In fact, while researching the book, Bianchi said he heard echoes of his own thoughts from long ago. He and McDonough contacted 430 current and former Jesuits, obtaining long essay responses from all and conducting lengthy personal interviews with nearly a quarter of the sample. To be sure, among those who’d left the order, the authors frequently encountered a desire to lead a more intimate life (Jesuits take monastic vows of poverty, celibacy and obedience), but there also was a larger sense of anxiety regarding Jesuits’ relationship to the hierarchy of the Roman Catholic Church.

“In the broad sweep of history, the Catholic Church and its hierarchy—bishops and priests—really have not been thoroughly reformed since the Middle Ages,” Bianchi said. “Since the 1700s there have been democratic revolutions of all sorts in all aspects of society, and all of that I think is gradually coming to bear on the structure of the church.”

This pressure concerns not only lifestyle issues—celibacy and the priesthood, contraception, homosexuality—but also those related to the church itself, such as ordination of women and participation of the laity in church governance. The current child molestation scandal is only the latest in a series of strains that eventually could force another revolution on the order of Vatican II in 1965.

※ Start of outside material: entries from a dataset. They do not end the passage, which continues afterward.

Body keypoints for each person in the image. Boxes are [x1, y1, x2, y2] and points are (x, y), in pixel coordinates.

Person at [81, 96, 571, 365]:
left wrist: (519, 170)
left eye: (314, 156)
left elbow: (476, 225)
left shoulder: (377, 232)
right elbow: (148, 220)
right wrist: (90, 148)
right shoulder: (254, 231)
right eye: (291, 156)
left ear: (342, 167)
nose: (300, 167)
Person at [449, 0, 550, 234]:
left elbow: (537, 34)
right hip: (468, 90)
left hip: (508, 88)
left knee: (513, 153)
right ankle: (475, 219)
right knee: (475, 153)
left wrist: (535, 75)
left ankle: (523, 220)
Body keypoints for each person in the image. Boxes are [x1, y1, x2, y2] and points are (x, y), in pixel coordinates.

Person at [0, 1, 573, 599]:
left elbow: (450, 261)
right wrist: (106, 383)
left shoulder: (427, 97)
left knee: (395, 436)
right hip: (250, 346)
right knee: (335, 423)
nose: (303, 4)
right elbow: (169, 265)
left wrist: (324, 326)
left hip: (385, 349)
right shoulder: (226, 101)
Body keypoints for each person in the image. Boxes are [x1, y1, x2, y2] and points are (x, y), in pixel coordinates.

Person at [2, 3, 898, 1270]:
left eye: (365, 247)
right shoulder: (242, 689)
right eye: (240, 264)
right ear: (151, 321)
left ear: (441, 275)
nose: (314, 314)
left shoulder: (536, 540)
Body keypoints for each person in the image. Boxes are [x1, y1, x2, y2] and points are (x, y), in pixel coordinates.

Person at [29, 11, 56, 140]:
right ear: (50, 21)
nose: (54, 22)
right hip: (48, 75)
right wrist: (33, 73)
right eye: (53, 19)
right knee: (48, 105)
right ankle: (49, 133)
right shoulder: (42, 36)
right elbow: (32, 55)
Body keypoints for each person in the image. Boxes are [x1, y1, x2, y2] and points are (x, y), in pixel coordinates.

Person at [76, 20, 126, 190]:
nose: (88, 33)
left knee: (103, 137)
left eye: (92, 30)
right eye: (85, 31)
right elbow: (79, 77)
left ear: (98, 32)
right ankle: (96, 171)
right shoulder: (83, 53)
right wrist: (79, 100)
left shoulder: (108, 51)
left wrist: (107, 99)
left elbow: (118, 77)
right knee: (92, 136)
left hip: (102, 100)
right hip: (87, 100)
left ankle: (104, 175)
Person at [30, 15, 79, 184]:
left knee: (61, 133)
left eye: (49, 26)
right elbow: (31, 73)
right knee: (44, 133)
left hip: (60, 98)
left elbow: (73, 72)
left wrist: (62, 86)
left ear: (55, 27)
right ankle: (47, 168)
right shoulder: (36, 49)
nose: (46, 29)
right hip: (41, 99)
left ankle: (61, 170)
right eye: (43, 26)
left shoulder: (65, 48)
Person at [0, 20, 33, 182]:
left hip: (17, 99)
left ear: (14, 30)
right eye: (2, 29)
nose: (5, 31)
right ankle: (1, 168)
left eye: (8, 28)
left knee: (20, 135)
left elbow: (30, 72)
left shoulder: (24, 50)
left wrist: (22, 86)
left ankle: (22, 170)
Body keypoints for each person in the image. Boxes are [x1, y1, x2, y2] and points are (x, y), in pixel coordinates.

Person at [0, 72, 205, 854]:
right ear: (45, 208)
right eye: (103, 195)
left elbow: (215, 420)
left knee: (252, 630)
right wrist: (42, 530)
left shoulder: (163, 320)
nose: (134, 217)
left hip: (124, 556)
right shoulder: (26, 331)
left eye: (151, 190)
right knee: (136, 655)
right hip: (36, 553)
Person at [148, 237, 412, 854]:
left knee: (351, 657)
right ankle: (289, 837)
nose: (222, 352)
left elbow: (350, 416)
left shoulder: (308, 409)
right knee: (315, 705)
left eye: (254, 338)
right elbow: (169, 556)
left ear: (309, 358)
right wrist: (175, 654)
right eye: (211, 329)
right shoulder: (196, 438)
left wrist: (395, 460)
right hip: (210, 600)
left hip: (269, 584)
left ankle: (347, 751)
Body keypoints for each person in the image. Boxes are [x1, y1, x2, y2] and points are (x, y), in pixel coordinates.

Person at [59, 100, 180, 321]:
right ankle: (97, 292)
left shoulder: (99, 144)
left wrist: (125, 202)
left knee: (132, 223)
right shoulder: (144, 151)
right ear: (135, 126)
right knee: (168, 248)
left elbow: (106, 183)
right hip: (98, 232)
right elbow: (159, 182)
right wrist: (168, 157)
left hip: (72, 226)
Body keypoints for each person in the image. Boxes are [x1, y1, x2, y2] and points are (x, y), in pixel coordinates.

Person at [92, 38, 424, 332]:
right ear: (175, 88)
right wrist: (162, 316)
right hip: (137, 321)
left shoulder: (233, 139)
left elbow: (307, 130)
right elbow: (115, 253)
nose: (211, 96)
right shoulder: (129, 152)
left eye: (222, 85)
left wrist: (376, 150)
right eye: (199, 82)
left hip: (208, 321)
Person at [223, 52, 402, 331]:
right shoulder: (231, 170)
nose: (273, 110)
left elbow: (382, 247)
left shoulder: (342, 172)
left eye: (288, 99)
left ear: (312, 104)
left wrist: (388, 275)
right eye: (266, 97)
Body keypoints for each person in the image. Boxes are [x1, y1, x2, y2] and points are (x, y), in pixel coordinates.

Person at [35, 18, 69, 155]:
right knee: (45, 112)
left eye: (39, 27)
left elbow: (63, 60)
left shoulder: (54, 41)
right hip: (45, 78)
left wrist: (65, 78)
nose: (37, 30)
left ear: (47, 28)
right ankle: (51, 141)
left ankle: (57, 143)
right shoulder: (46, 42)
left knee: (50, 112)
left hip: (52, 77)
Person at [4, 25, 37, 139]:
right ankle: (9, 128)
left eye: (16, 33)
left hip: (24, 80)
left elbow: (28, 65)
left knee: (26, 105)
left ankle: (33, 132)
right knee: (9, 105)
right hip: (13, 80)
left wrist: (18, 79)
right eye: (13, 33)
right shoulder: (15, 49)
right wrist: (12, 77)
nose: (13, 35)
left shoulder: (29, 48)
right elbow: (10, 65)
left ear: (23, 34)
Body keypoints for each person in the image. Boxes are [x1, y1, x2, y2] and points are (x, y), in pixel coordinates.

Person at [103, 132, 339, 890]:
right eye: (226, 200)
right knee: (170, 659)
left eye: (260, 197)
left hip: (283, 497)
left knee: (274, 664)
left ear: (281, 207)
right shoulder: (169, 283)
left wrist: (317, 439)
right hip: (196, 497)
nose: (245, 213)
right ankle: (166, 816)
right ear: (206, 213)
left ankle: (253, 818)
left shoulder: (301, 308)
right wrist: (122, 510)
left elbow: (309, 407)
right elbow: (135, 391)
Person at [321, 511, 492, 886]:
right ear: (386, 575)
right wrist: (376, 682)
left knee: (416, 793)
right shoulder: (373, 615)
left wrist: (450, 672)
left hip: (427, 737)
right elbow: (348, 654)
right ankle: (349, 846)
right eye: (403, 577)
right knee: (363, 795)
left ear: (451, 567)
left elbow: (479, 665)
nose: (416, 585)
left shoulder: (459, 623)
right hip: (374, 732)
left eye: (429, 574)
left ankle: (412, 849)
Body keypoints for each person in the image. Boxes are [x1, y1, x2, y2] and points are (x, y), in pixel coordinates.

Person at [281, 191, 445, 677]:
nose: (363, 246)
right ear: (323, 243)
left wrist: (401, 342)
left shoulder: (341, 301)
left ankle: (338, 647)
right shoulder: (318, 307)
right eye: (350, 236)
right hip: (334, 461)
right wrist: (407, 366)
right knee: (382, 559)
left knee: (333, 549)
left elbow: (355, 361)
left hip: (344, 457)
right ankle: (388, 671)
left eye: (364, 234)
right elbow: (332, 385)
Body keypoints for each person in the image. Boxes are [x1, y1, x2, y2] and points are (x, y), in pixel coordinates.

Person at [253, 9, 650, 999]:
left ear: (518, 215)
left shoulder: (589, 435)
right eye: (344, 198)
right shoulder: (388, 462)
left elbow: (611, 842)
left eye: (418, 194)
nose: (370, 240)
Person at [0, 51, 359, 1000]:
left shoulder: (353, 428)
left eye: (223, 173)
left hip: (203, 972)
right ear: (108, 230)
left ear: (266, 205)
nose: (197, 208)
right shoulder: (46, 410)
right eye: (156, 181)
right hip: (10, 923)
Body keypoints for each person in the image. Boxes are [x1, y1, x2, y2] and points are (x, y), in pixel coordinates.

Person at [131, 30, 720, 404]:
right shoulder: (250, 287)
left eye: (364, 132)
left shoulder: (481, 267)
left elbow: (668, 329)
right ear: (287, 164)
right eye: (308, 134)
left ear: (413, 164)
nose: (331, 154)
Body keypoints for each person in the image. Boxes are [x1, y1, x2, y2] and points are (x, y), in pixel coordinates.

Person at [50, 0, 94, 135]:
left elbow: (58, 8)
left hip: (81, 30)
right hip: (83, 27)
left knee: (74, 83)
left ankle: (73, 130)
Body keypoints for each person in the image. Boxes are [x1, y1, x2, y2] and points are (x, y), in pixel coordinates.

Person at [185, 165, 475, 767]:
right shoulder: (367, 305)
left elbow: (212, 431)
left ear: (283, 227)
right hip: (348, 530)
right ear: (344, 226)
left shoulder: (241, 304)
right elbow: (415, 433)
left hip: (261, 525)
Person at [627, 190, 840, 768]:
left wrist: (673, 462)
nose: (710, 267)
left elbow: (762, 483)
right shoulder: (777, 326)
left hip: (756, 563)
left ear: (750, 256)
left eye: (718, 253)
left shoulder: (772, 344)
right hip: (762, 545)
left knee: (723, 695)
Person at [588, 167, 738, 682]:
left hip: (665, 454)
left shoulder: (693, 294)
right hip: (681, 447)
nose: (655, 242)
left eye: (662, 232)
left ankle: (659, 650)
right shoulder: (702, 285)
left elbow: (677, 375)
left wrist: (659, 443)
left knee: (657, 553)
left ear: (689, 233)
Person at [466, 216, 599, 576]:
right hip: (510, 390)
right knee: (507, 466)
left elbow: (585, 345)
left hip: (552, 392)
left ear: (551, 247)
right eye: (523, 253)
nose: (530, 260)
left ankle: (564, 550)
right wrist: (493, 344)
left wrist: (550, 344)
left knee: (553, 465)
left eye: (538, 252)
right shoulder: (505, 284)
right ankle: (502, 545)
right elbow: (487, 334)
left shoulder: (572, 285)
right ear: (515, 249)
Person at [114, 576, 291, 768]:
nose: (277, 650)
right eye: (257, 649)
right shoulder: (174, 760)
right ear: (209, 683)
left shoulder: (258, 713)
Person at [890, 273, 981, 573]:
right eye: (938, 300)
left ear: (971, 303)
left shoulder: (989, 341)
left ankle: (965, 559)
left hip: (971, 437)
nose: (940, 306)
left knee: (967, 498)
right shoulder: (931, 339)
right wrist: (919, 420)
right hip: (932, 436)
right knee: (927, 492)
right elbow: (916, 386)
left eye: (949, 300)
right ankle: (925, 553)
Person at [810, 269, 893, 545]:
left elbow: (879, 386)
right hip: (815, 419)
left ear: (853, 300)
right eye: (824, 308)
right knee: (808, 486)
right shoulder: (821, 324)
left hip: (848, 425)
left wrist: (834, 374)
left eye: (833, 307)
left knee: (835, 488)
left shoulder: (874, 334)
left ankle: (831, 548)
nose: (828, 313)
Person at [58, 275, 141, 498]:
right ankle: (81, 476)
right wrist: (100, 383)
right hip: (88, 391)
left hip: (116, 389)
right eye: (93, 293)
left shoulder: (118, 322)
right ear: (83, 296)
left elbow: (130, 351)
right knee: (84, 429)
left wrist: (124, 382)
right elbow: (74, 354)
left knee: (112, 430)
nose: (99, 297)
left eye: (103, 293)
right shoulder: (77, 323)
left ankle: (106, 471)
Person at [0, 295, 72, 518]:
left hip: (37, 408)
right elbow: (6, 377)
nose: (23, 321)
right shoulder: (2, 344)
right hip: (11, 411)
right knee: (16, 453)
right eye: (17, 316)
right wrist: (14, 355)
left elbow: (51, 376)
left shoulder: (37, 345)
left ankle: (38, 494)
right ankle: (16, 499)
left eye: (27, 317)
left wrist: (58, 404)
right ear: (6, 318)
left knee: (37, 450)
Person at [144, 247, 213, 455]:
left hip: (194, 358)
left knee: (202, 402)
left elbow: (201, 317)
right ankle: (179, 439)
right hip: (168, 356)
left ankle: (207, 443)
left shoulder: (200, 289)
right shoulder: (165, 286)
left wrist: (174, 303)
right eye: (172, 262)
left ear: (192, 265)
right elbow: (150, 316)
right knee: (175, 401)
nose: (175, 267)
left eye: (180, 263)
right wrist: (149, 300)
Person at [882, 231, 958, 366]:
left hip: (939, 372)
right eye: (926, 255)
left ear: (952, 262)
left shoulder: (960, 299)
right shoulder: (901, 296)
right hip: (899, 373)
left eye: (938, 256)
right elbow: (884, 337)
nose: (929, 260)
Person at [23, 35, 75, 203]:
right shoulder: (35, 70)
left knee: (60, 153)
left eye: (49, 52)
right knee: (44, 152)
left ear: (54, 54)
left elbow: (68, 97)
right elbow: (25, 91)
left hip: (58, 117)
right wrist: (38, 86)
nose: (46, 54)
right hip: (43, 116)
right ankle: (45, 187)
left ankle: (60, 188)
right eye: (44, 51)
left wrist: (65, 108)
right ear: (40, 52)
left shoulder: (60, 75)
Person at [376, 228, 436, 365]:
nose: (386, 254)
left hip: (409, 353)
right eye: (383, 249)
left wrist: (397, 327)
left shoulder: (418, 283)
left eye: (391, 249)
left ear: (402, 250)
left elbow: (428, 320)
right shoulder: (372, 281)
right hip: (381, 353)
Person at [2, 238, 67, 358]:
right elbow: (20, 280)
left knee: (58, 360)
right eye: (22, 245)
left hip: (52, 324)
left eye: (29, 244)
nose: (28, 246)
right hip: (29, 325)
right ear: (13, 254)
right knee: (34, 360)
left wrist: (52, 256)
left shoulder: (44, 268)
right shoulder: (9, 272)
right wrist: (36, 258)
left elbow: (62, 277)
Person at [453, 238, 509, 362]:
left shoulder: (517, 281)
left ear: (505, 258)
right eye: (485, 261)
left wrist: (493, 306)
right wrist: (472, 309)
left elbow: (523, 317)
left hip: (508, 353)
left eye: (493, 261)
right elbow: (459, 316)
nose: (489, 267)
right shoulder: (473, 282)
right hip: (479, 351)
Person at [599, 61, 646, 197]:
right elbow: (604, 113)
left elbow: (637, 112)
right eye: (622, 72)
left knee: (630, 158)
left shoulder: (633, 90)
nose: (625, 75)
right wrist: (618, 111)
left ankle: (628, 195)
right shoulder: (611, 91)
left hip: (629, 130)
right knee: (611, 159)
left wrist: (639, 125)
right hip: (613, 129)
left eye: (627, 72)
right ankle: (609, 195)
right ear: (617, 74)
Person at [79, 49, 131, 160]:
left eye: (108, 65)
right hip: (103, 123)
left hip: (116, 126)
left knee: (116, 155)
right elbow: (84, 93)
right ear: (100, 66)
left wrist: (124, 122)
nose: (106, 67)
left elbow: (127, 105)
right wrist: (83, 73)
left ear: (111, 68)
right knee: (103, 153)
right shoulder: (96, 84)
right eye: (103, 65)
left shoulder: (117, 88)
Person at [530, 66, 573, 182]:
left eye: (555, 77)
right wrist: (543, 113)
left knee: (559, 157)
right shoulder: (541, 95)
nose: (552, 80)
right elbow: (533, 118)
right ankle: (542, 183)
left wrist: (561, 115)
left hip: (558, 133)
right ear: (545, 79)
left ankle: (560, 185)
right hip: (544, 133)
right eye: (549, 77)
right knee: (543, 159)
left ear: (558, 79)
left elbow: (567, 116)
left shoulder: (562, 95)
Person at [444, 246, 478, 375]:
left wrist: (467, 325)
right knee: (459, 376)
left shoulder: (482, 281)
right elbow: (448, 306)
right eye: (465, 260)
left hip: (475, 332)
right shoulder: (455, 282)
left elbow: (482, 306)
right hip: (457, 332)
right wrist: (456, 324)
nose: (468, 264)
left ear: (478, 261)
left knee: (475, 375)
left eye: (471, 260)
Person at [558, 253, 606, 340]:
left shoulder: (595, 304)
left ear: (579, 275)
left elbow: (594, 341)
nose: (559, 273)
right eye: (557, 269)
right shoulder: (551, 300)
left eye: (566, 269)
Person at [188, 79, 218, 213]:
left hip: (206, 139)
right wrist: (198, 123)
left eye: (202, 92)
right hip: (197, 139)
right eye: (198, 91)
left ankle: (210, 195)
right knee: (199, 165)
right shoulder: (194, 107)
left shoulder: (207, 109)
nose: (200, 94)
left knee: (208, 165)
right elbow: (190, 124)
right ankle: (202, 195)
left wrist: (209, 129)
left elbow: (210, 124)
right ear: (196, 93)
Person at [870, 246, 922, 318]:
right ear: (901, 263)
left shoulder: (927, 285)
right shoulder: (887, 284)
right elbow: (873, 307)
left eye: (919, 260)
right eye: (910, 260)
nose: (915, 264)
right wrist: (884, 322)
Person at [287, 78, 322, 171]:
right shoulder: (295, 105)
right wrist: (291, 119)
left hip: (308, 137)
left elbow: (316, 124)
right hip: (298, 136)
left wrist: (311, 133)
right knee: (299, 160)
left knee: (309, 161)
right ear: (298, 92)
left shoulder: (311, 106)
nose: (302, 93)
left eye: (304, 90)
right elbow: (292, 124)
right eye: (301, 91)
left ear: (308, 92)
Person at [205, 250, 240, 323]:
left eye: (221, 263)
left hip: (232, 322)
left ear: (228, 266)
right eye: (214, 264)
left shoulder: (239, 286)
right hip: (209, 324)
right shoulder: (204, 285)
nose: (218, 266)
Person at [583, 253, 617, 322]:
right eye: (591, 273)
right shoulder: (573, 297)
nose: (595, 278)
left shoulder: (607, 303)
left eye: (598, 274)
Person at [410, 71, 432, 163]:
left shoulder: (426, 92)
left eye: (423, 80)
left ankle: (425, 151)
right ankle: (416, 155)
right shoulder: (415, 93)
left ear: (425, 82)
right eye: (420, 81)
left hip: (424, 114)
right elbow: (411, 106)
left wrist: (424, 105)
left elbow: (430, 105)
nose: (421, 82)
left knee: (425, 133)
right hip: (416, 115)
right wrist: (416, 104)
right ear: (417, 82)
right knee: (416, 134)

In Passionate Uncertainty, Bianchi and McDonough examine in detail all of these factors and more, in terms of how they relate to the Jesuits—and through the very words of Jesuits themselves. The authors liberally quote excerpts from subject interviews and essay responses throughout the book.

“The only way of really getting more penetrating information was by a qualitative and not a quantitative approach,” Bianchi said of the methodology. “Quantitative instruments are fine for what they do, but sometimes they just come up with trivia. For example, there’s a whole section in the book on homosexuality in the order; I don’t think we could have found that right off the bat with a quantitative instrument.”

But they found that, given the chance to explain in their own words how they integrate sexuality into their lives, both current and former Jesuits offered up the information freely. It took a sizable amount of time (Bianchi began working on the book in 1995), but eventually the authors were able to produce an honest and comprehensive look at the state of the religious order.

In fact, the book was not published until a year after Bianchi himself “retired”—in name only, it seems, since he now spends his days at Emory’s Briarcliff Campus, shepherding the nascent Emeritus College through the second of a two-year pilot program. The college boasts three part-time employees (Bianchi, an administrative assistant and a graduate researcher), and its director said he is preparing a proposal to receive funding from the provost’s office for 2003–04 and beyond.

“We had a very good first year,” Bianchi said. “We started a number of things, and hopefully we can convince people that this is something that can be beneficial both to retirees and to the University.”